Wonder if Kinect 2.0’s new tech is sharp enough to register when you flip it the bird? You’ll have ample room to figure that out with Fighter Within, a shallow fighter that's more infuriating than fun to play. Flailing and kicking at the air like a lunatic gets things off to an amusing start in Ubisoft's ambitious attempt to bring motion-based brawling to the Xbox One. And while Fighter Within shows promise with its opening punches, its shaky fist-swinging framework quickly buckles as each new layer of frustrating complexity gets thrown onto the pile.
Fighter Within's pitifully succinct "Initiation" story mode only takes around an hour or two to complete at most--that's all for the best, really. Play it straight through in a single session, and your joints, muscles, and limbs will inevitably be a stiff, achy mess the next day. The story itself is even more painful than the intense workout it provides. You play as a cocky young upstart named Matt who's looking to sign up with a local dojo and prove himself in training for a big tournament. But before long, the convoluted plot takes a left turn towards some conspiracy about recovering an ancient book of fighting techniques penned by Genghis Khan--or something to that extent. It's hard to follow and absolutely rife with corny, clichéd dialogue delivered by generic characters that are hard to take any lasting interest in. Unfortunately, these are the same characters you get to look forward to playing as outside of the story section.
Oddly, the campaign also doubles as an in-depth tutorial. It stretches itself thin across 21 matches that introduce you to the large number of possible moves you can attempt in the arena. Yes, "attempt"--it's a gamble whether or not the more advanced maneuvers will register accurately when you're trying to trigger them in the heat of combat. The one thing this starter mode does do well is teach you new moves and their corresponding motions at a gradual pace, giving them enough time to sink in before you progress to the next set. That's about it, however, and even then it's not much of an accomplishment, considering the underlying gameplay is so inconsistent.
Grasping the basics of virtual combat with the Kinect is easy enough, and it is fun at first. You throw a punch or kick in real life and your on-screen combatant follows suit. Sweet. The same goes with blocking or ducking. Even the more subtle nuances of aiming higher or lower translate well in the arena, at least most of the time. The results of your movements register instantaneously when you're hurling simple attacks, and it's satisfying when they connect with your opponent's face or other unguarded regions. But everything starts to break down when you try to get fancier.

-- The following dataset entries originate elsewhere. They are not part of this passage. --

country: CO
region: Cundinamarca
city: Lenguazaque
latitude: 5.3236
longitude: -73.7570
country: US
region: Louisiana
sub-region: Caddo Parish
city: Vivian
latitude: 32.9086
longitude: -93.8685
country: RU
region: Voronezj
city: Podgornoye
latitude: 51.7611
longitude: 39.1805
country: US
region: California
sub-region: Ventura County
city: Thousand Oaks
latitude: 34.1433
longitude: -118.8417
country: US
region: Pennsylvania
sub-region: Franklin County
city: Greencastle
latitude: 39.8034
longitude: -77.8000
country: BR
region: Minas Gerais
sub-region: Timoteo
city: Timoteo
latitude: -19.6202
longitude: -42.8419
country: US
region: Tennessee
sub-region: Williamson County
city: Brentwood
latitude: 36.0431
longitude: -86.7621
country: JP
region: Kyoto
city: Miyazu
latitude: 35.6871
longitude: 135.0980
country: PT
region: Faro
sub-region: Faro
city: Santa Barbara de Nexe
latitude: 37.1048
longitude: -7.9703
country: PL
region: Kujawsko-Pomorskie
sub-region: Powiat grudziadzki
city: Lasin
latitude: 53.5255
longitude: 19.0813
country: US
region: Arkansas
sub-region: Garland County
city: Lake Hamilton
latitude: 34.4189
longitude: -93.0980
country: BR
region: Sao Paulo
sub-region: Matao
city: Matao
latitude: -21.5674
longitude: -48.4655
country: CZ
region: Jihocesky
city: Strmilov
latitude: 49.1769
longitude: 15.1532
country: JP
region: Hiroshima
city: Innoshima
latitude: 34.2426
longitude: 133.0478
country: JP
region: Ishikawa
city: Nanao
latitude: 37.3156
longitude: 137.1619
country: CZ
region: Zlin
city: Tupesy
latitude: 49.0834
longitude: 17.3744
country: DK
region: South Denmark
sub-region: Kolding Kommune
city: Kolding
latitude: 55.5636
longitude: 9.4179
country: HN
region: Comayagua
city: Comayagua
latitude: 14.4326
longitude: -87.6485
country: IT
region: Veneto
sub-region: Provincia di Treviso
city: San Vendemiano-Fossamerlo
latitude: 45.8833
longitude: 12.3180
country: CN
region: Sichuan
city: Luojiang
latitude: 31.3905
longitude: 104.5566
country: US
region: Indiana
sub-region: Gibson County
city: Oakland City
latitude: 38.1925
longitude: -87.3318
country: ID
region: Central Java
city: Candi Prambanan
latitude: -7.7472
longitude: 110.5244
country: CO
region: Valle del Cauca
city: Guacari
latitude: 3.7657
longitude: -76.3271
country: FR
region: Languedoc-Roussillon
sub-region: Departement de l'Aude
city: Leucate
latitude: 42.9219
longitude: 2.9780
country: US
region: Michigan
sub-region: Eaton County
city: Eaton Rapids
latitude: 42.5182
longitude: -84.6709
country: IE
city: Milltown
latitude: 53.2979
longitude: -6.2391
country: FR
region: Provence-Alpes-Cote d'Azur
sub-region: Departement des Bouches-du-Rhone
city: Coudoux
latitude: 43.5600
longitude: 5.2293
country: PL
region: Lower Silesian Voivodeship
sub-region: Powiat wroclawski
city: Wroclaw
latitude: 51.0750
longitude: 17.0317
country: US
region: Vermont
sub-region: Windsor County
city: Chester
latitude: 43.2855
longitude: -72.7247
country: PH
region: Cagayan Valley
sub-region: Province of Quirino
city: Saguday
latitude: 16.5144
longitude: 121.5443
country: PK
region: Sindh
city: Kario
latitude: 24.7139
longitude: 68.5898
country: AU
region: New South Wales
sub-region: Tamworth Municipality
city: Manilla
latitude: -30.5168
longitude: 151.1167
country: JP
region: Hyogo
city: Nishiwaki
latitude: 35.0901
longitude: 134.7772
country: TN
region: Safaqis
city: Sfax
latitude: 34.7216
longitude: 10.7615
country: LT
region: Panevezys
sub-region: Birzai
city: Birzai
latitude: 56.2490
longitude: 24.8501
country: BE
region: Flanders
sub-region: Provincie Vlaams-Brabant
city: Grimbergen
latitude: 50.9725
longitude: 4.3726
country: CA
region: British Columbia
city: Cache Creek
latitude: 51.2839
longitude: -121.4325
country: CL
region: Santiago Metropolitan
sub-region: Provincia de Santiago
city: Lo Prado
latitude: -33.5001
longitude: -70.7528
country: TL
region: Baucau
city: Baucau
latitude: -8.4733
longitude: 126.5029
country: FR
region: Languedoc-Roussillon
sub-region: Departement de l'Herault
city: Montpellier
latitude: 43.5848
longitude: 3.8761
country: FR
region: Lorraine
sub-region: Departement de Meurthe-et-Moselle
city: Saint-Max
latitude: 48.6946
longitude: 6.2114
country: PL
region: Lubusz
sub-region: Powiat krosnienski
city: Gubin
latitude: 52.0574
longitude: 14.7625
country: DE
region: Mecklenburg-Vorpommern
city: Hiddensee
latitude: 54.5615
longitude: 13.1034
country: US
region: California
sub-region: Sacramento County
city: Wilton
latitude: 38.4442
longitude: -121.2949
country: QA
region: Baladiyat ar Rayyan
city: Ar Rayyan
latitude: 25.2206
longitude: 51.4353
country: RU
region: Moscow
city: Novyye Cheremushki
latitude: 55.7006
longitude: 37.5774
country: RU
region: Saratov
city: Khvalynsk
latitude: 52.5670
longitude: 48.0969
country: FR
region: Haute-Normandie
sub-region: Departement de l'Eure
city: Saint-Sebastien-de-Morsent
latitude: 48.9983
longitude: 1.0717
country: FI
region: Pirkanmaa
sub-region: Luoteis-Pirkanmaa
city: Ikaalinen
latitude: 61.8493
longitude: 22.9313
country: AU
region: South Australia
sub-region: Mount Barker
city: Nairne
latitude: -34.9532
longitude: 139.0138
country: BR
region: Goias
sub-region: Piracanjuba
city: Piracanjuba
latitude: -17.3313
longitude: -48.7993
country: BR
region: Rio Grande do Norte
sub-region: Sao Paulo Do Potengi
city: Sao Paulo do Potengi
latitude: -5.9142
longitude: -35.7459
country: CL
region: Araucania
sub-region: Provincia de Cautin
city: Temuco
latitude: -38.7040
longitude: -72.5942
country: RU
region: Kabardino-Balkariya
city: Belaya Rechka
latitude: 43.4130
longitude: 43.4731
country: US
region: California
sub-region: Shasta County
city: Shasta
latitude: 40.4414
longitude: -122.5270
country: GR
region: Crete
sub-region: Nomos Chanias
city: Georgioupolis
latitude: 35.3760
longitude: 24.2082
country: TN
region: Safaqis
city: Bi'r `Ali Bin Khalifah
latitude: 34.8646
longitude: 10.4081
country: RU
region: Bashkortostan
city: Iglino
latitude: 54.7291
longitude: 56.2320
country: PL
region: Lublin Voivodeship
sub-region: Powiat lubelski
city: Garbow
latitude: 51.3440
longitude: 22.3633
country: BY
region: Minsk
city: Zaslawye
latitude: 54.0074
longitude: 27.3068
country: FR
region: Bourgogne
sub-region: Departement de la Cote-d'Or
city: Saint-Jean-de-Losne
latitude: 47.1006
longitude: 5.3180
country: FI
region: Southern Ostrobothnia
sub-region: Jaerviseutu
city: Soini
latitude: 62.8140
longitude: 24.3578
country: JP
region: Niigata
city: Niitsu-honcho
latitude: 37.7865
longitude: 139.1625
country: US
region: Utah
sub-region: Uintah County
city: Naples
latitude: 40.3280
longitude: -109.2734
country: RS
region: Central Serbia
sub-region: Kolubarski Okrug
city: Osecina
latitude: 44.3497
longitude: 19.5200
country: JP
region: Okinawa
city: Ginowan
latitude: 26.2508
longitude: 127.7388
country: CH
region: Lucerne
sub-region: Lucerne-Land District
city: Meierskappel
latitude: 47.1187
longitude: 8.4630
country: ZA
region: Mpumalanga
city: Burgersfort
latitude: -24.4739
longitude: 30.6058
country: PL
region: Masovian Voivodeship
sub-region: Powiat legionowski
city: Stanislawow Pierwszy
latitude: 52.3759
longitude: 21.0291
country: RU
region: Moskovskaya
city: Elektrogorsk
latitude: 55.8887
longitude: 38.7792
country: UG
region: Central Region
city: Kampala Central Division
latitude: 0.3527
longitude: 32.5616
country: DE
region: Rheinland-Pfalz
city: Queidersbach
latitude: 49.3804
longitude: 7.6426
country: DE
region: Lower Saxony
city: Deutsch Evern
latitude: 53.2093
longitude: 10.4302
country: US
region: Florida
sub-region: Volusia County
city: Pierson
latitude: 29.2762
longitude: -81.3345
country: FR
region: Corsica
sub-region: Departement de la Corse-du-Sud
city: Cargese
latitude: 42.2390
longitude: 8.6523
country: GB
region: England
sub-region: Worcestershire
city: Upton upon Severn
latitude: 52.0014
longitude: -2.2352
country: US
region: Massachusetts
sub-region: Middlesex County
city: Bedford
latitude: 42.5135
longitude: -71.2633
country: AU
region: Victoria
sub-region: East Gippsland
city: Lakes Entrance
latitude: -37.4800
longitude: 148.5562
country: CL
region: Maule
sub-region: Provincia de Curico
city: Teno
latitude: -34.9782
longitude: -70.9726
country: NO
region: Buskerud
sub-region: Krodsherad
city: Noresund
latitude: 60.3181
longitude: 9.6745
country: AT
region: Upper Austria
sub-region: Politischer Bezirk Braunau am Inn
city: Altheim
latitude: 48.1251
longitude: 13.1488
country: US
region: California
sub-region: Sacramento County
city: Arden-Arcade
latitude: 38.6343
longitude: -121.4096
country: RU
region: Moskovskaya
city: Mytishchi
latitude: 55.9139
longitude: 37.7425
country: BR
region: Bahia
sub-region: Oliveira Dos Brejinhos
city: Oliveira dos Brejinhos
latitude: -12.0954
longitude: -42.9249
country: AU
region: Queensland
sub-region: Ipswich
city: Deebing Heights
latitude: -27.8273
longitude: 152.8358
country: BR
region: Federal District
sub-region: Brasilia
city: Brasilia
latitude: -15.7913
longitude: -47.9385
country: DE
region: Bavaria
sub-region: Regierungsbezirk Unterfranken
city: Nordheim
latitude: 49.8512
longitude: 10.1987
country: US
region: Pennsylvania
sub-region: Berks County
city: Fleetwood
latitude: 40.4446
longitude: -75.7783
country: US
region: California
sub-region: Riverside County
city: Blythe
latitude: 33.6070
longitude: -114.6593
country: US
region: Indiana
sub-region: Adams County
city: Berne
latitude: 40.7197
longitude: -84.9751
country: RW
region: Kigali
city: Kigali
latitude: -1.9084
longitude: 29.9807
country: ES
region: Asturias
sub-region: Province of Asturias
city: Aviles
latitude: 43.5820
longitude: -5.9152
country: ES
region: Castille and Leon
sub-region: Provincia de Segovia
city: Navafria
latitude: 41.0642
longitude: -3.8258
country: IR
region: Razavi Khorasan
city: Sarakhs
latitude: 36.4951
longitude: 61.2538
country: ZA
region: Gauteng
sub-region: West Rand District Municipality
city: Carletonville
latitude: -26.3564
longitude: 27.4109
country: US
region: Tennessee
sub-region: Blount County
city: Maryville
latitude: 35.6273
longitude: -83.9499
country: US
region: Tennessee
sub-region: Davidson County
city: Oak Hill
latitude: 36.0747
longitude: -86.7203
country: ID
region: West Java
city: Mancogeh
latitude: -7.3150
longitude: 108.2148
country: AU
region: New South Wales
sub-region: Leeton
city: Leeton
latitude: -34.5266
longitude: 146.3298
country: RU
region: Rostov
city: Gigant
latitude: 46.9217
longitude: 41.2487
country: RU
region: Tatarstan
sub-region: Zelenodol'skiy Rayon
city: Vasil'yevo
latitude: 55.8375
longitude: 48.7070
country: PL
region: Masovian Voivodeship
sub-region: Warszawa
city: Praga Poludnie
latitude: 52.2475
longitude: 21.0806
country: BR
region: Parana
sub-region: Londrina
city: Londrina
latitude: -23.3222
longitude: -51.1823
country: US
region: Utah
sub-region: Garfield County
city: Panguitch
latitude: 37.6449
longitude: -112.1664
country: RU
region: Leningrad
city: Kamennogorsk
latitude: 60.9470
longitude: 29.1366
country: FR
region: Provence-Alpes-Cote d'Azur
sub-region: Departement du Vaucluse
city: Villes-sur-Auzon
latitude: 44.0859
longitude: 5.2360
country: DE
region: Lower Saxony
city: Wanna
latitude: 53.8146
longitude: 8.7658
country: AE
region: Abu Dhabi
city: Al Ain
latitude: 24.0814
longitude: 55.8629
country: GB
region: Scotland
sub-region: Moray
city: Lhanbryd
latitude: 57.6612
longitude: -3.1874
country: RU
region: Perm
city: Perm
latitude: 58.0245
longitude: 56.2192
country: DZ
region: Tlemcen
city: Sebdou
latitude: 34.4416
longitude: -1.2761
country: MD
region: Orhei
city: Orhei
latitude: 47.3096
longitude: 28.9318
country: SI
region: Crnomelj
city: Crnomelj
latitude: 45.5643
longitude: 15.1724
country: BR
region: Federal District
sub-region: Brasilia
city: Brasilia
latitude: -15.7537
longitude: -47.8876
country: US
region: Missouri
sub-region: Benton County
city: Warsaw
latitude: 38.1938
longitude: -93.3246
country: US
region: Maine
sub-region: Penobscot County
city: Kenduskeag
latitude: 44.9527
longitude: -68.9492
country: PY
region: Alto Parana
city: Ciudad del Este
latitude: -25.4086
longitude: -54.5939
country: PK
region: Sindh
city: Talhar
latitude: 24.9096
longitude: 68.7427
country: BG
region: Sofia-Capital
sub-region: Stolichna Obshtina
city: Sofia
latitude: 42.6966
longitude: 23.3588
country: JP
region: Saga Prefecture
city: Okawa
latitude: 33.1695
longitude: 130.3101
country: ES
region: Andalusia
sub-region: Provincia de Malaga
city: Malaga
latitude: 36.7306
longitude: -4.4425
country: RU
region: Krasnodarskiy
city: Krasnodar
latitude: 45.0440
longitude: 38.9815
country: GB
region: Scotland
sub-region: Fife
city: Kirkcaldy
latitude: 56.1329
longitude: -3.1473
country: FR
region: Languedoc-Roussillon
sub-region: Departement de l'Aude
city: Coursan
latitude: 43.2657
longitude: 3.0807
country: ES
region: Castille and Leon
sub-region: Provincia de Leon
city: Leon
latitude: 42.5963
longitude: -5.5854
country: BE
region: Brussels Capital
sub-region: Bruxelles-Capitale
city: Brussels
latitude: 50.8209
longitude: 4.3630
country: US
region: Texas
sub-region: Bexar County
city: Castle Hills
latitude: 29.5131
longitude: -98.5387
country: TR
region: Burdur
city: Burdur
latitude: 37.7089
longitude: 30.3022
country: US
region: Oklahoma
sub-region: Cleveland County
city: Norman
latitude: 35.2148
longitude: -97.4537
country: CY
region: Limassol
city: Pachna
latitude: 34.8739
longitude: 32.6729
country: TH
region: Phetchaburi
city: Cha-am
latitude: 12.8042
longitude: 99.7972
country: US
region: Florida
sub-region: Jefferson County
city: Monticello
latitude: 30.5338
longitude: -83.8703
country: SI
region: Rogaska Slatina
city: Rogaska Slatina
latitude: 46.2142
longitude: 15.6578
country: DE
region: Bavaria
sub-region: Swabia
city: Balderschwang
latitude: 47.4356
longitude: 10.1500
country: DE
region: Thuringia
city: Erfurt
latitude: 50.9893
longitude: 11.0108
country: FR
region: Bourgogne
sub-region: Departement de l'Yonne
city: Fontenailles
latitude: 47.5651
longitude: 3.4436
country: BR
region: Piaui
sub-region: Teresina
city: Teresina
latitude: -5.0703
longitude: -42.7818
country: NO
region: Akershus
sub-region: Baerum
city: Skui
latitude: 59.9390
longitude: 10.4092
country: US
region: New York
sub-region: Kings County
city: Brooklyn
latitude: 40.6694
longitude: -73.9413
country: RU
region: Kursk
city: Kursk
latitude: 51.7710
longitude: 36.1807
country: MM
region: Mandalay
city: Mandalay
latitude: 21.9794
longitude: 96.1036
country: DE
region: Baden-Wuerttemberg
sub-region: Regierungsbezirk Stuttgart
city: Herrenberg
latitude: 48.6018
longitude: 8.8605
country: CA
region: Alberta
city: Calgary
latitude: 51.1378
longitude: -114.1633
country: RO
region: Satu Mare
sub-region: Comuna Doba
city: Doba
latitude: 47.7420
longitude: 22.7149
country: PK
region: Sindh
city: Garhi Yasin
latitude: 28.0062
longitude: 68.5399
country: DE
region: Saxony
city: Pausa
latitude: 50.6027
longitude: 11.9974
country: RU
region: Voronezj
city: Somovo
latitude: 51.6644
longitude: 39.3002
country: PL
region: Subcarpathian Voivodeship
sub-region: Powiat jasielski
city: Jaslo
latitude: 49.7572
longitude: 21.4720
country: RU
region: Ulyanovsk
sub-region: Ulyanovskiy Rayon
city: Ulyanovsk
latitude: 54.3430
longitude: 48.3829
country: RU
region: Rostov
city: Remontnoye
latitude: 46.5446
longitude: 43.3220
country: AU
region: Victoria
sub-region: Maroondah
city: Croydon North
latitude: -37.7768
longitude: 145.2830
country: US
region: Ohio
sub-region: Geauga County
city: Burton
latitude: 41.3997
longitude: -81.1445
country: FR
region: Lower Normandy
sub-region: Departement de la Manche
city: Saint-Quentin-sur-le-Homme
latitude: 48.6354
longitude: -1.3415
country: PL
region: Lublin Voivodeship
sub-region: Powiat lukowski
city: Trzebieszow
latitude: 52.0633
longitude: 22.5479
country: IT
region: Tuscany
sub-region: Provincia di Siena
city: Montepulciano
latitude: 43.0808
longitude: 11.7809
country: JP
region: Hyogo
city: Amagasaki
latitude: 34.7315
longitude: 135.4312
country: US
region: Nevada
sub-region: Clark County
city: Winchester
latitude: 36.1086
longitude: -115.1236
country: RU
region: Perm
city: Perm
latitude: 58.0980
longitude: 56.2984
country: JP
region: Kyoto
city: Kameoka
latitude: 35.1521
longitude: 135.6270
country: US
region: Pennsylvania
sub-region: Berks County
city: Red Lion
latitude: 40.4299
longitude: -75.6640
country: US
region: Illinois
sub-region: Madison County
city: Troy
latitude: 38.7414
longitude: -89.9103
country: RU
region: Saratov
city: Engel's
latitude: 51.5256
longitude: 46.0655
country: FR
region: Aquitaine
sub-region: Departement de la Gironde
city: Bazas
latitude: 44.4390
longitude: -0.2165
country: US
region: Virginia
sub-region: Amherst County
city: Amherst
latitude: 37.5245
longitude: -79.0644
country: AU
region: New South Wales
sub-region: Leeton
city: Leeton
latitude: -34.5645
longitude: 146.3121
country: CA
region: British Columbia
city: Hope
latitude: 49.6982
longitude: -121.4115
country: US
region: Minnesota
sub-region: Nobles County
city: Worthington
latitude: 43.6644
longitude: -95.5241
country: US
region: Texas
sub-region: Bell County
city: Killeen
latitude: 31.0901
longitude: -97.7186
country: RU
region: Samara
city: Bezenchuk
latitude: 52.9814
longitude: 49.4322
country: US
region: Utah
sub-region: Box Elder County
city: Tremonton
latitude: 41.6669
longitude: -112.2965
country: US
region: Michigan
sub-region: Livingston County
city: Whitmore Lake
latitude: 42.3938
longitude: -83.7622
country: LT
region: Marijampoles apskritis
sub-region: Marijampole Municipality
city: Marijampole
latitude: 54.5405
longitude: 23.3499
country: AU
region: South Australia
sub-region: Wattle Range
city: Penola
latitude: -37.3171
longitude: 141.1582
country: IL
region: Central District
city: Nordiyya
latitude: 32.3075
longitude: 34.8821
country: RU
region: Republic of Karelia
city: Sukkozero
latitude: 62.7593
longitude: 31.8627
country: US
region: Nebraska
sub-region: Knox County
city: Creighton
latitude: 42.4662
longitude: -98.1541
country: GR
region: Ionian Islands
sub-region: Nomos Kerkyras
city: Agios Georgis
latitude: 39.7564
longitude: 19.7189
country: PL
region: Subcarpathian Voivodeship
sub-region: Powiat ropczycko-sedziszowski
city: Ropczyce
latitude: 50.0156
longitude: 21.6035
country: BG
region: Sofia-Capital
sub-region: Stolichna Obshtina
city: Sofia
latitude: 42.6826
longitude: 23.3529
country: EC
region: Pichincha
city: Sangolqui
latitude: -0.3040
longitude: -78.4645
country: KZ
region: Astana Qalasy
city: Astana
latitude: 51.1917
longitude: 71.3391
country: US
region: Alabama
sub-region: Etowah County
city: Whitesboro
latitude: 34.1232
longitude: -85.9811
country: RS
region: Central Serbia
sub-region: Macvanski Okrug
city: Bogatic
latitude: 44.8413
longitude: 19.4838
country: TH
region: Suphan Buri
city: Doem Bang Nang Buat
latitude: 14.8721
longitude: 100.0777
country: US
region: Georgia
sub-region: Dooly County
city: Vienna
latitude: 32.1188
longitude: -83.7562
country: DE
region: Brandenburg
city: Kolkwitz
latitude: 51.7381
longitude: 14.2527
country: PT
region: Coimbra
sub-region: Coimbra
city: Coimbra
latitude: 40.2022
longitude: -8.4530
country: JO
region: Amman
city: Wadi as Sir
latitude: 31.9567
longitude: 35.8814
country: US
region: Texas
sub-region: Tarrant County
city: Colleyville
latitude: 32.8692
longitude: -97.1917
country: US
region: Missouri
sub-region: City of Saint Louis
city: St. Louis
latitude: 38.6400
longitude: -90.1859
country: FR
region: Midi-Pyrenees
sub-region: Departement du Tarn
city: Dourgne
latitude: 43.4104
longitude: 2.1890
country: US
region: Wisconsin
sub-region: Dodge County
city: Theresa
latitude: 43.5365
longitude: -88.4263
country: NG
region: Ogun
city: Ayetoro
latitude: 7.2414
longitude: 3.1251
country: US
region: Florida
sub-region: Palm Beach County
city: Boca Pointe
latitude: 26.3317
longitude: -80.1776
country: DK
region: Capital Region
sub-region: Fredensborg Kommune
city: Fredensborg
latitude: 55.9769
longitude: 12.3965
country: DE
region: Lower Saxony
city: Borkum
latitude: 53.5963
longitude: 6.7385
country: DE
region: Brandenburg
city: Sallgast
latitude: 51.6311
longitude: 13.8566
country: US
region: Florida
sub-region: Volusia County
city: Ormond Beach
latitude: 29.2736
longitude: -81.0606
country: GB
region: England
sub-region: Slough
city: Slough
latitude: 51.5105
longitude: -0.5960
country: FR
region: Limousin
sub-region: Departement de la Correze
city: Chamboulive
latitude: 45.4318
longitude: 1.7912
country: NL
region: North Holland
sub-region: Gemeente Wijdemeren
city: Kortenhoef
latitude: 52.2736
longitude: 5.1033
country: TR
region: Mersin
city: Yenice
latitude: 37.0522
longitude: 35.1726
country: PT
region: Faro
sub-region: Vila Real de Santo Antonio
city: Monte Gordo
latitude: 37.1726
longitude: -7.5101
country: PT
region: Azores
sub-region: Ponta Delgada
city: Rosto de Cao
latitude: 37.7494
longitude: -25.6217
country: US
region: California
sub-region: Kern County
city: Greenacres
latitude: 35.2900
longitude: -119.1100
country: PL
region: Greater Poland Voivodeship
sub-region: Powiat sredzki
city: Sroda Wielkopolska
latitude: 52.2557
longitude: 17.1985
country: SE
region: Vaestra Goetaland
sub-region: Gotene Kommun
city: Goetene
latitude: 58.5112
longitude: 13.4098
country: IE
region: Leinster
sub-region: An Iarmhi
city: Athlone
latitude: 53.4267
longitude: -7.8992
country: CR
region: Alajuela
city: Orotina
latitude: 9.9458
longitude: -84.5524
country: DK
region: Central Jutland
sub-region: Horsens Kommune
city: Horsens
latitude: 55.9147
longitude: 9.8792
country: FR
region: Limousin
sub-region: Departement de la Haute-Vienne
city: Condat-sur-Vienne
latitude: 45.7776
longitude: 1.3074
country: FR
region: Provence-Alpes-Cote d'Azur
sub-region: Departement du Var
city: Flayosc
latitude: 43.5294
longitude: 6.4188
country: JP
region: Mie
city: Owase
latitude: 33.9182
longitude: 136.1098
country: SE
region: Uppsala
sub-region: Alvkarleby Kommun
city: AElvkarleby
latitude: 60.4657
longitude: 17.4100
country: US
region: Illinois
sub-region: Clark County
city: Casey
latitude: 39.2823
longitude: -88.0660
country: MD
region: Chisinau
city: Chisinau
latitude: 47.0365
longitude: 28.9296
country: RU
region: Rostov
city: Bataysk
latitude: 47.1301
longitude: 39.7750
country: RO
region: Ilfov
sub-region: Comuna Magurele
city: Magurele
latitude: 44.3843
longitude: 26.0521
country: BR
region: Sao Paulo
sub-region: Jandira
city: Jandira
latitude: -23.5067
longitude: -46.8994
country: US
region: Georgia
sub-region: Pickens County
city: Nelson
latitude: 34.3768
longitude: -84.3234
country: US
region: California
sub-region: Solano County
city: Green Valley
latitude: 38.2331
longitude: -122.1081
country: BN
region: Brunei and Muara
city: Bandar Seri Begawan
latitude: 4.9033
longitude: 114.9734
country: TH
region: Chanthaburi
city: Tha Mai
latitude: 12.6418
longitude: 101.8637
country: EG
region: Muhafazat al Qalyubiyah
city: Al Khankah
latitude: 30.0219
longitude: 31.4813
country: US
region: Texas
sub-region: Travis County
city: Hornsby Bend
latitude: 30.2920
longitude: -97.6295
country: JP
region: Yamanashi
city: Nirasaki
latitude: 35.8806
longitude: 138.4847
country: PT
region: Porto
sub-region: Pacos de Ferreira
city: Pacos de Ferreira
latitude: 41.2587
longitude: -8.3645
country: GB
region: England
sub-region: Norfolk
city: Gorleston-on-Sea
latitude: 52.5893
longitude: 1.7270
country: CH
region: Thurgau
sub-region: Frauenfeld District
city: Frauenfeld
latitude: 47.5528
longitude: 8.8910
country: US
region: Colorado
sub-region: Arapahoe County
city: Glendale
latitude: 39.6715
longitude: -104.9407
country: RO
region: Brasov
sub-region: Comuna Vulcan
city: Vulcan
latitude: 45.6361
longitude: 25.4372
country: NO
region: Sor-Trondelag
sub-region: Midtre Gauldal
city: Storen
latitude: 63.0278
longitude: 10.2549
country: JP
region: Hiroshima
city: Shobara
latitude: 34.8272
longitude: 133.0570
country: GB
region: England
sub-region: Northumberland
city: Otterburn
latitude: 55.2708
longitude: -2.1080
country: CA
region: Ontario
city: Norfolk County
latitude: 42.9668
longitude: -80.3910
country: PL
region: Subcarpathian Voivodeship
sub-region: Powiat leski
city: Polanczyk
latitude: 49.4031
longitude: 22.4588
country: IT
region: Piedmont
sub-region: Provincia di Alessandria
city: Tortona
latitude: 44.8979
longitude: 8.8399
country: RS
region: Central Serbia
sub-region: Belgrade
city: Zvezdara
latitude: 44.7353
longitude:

Delivering hooks, attempting throws, picking up sticks to bludgeon opponents with, and triggering totem powers are just a few of the many inconsistent maneuvers that often get lost in translation between the gestures you’re meant to use and what actually happens when you try them. It's not that they don't ever work, period; they just don't work when you need them to. As you progress into the tougher battles, the frustration this spurs eventually builds to a boiling point where you might find yourself more content to punch the Kinect itself rather than the air in front of it. Inadvisable, but hey--you could hardly be blamed if you do.
Special attacks put some interesting elements into play beyond trading basic blows. Holding your arms back to charge up your Ki meter to three different levels lets you trigger all manner of jump kicks, flips, headbutts, energy blasts, and more. Delivering repeated blows to the same area of your opponent creates combos, and well-timed blocks can generate counters moves. The problem is these cooler attacks play out as mini-cutscenes that have you standing around waiting to get back into the fight. Admittedly, they're a good chance to rest for a second, but the disconnect from the one-to-one movement-based action breaks up the momentum of combat in an awkward way.
Arcade and training modes give you the opportunity to try out each of the dozen characters and compete in a series of fights against AI opponents. While each warrior has a few unique moves--and strengths and weaknesses--that differentiate their fighting styles, they're far from the standout characters fans of the genre have come to expect. Pummeling your way through round after round with different fighters doesn't feel rewarding, and the fatigue that sets in after a few boisterous bouts is a welcome excuse to just stop playing.
Local multiplayer matches are perhaps the most enjoyable part of this meager package--if only because your human opponent is likely to have just as hard of a time pulling off the trickier moves as you will. That, and it's almost impossible not to laugh when you're standing next to someone who's essentially trying to beat you up by punching and kicking in the wrong direction. At least the Kinect does a great job of sorting out who's doing what in your living room when you're standing side-by-side swinging.
Fighter Within's good looks and intriguing premise don't pan out into a virtual brawling experience you'll want to stick with past the first few rounds. Boring fighters, advanced attacks that are horribly imprecise to pull off, and a paper-thin solo campaign add up to a disappointing slog that feels like a punishment--both physically and mentally.